- _What you are asked to do_: Where the string "tail" appears in a line of the material below, copy that line.

- _Supplied data_:
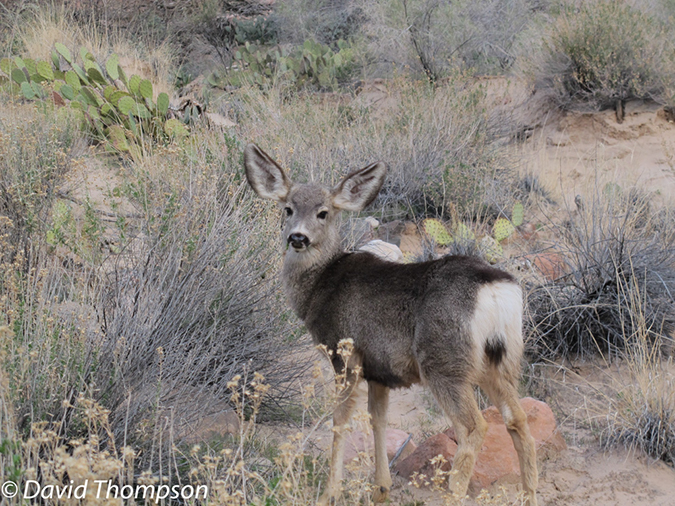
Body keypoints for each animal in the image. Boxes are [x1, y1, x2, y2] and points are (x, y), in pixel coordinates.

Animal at [243, 144, 540, 504]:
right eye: (288, 209)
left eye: (323, 213)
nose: (298, 237)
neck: (320, 284)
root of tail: (495, 289)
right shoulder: (379, 370)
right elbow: (378, 420)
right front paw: (381, 488)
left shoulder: (345, 353)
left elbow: (340, 420)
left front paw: (330, 492)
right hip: (501, 360)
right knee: (518, 419)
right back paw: (530, 493)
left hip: (444, 361)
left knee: (474, 426)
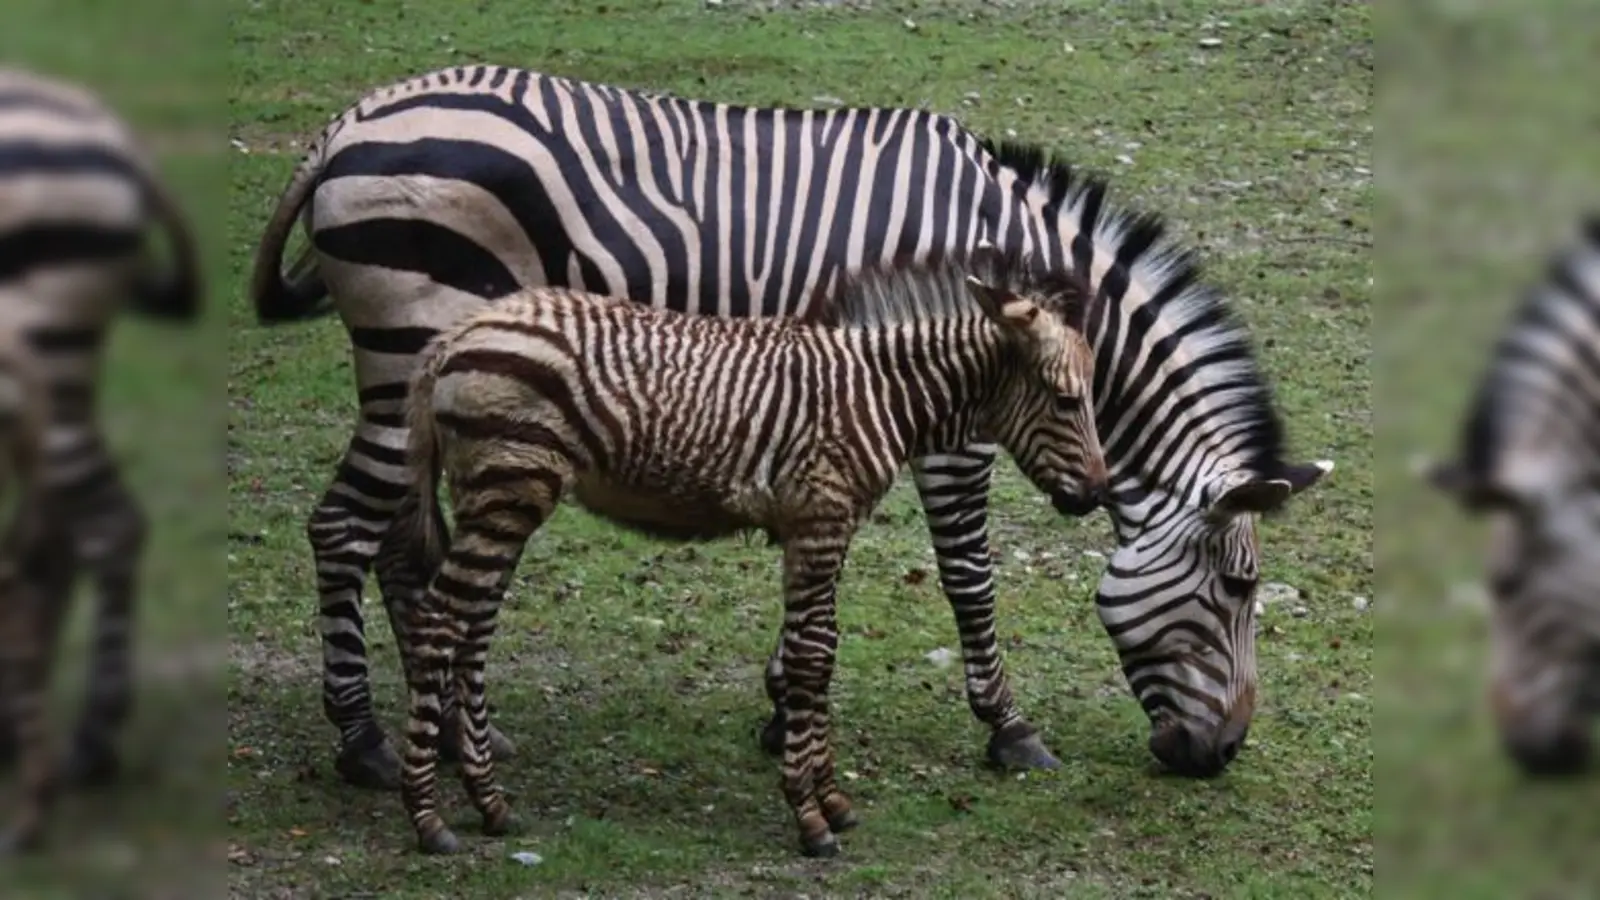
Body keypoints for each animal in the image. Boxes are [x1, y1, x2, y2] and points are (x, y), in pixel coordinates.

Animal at [246, 65, 1334, 789]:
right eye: (1239, 589)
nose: (1222, 755)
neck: (1007, 254)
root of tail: (350, 121)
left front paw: (778, 704)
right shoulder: (957, 414)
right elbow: (967, 573)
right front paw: (1008, 727)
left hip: (426, 377)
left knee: (400, 537)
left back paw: (449, 731)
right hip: (410, 343)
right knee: (344, 528)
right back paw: (366, 741)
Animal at [378, 249, 1109, 857]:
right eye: (1067, 400)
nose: (1098, 495)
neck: (877, 393)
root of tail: (456, 334)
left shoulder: (823, 529)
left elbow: (821, 651)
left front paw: (831, 799)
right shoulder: (817, 523)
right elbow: (814, 659)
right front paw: (810, 816)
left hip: (498, 501)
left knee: (470, 631)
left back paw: (489, 803)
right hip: (507, 490)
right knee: (439, 624)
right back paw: (427, 816)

- _Result below_:
root of tail: (495, 289)
root of tail: (350, 121)
root of tail: (456, 334)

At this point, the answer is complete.